In deze polemiek speelde John Stott een sleutelrol. Hij stond met Graham aan de wieg van de eerste Lausanneconferentie in 1974, waar 2500 christelijke leiders spraken over evangelisatie. Daar moest hij die beide groepen bij elkaar zien te brengen. Stott mocht de openingstoespraak van de conferentie houden over evangelisatie. ‘In de Bijbel staan twee instructies’, zei Stott. ‘“Heb je naaste lief” en “gaat heen en maak discipelen”. Sommigen onder ons doen alsof deze twee dingen hetzelfde zijn, zodat als we het evangelie hebben gedeeld met iemand, daarmee onze verantwoordelijkheid om van diegene te houden stopt. Maar dat is niet zo. Als we werkelijk van onze naaste houden, zullen we hem zonder twijfel het goede nieuws van Jezus vertellen. Maar ook: als we werkelijk van onze naaste houden, dan zullen we daar niet stoppen.’
breuk
In de jaren zestig was eenheid ook een kwestie in zijn eigen anglicaanse kerkgenootschap. Dr. Martin Lloyd-Jones riep in 1966 tijdens een nationale vergadering van evangelischen zijn geestverwanten op zich af te scheiden van de Anglicaanse Kerk. Stott was voorzitter van de vergadering en liet direct weten het niet met Lloyd-Jones eens te zijn. Het gevolg was dat een aantal evangelischen inderdaad de Anglicaanse Kerk verliet. Waarschijnlijk was het aantal veel groter geweest als Stott zich niet daartegen had uitgesproken.

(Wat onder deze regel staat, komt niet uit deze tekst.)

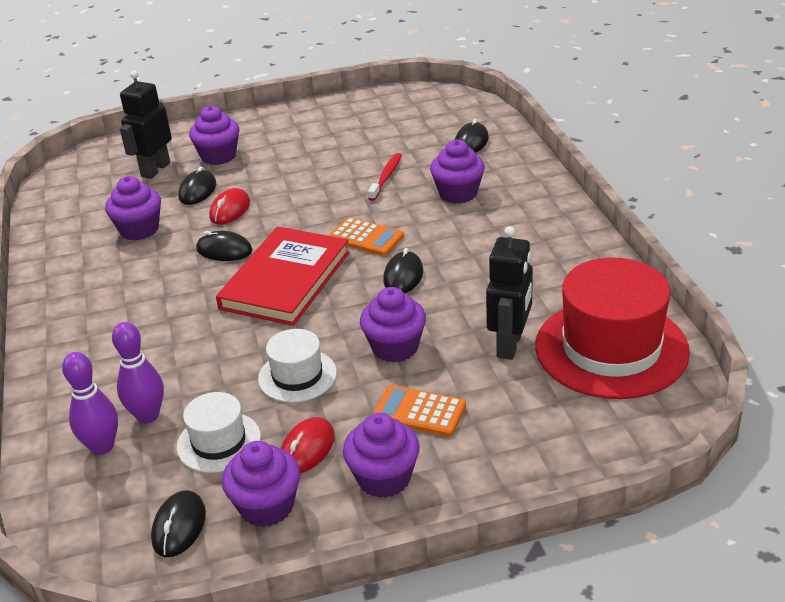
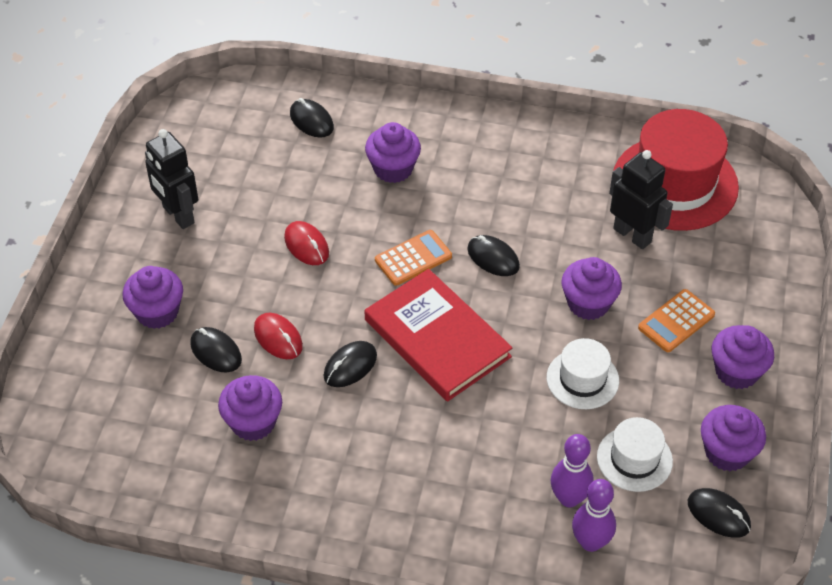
camera: 65 degrees left, 15 degrees up
black robot [120,70,172,179] -> black robot moved to [145,129,198,229]
red mouse [281,417,335,473] -> red mouse moved to [284,221,329,265]
red toothbrush [368,153,402,201] -> none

De breuk greep hem aan, zei hij later. ‘Toch ben ik er nog altijd van overtuigd dat we onze boodschap binnen de kerk moeten uitdragen.’ Hij zou er naar eigen zeggen pas uitstappen als bepaalde duidelijke grenzen worden overschreden. Als zijn kerk zou besluiten homoseksuele relaties goed te keuren bijvoorbeeld. ‘Ik zou, denk ik, nog een paar jaar blijven om te waarschuwen, maar dan met pijn in mijn hart uit de kerk stappen.’
evangelicale paus
De joodse columnist van de New York Times, David Brooks, noemde John Stott in 2004 ‘de evangelicale paus’. Stott is volgens hem de beste, breedst geaccepteerde en meest aimabele voorman van het wereldwijde evangelicalisme. Brooks hekelde het feit dat ‘gladde tv-dominees’ als woordvoerders van het evangelicalisme worden gezien, en mensen als Stott genegeerd worden. De Britse theoloog heeft volgens Brooks enorm veel invloed gehad op talloze predikers. ‘Door de jaren heen heb ik honderden evangelicalen gesproken die precies klonken als Stott. Hoe dat klinkt? Hij heeft een vriendelijk, hoffelijk en natuurlijk stemgeluid. Hij is nederig en zelfkritisch, maar ook vol van vertrouwen, levenslustig en optimistisch.’
John Stott verbleef sinds een aantal jaren in een bejaardentehuis voor anglicaanse geestelijken in Zuid-Engeland. Daar overleed hij woensdag 27 juli 2011.